Would you set down all of the entries below exactly as they stand?

DATA EXTRACTS section start

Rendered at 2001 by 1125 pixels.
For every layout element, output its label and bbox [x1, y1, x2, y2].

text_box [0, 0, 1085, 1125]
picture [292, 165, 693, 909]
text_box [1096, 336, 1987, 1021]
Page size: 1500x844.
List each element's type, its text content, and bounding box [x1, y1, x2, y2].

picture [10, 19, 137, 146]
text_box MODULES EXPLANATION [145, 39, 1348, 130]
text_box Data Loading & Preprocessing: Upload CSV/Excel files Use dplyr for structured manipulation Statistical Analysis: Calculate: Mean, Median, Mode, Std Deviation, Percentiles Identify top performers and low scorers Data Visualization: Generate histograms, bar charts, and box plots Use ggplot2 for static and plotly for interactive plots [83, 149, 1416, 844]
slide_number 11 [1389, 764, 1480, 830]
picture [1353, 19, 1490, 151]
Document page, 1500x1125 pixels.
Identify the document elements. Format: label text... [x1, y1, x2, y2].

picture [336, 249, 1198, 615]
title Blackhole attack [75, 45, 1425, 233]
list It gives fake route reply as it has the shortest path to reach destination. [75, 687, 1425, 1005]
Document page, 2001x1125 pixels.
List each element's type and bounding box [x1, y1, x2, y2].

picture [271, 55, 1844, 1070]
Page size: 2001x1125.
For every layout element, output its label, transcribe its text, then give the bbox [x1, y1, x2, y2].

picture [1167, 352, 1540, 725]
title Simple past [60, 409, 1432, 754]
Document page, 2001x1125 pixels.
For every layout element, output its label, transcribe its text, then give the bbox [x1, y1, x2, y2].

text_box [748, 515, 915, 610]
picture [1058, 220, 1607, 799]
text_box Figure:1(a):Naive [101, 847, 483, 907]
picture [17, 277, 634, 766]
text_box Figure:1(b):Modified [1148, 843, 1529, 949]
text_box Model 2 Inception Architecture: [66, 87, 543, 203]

DATA EXTRACTS section end

SOLUTION TO THIS TASK -
Rendered at 2001 by 1125 pixels.
For every layout element, output its label and bbox [x1, y1, x2, y2].

text_box [0, 0, 1085, 1125]
picture [292, 165, 693, 909]
text_box [1096, 336, 1987, 1021]
Page size: 1500x844.
List each element's type, its text content, and bounding box [x1, y1, x2, y2].

picture [10, 19, 137, 146]
text_box MODULES EXPLANATION [145, 39, 1348, 130]
text_box Data Loading & Preprocessing: Upload CSV/Excel files Use dplyr for structured manipulation Statistical Analysis: Calculate: Mean, Median, Mode, Std Deviation, Percentiles Identify top performers and low scorers Data Visualization: Generate histograms, bar charts, and box plots Use ggplot2 for static and plotly for interactive plots [83, 149, 1416, 844]
slide_number 11 [1389, 764, 1480, 830]
picture [1353, 19, 1490, 151]
Document page, 1500x1125 pixels.
Identify the document elements. Format: label text... [x1, y1, x2, y2].

picture [336, 249, 1198, 615]
title Blackhole attack [75, 45, 1425, 233]
list It gives fake route reply as it has the shortest path to reach destination. [75, 687, 1425, 1005]
Document page, 2001x1125 pixels.
List each element's type and bounding box [x1, y1, x2, y2].

picture [271, 55, 1844, 1070]
Page size: 2001x1125.
For every layout element, output its label, transcribe its text, then give the bbox [x1, y1, x2, y2].

picture [1167, 352, 1540, 725]
title Simple past [60, 409, 1432, 754]
Document page, 2001x1125 pixels.
For every layout element, output its label, transcribe its text, then give the bbox [x1, y1, x2, y2].

text_box [748, 515, 915, 610]
picture [1058, 220, 1607, 799]
text_box Figure:1(a):Naive [101, 847, 483, 907]
picture [17, 277, 634, 766]
text_box Figure:1(b):Modified [1148, 843, 1529, 949]
text_box Model 2 Inception Architecture: [66, 87, 543, 203]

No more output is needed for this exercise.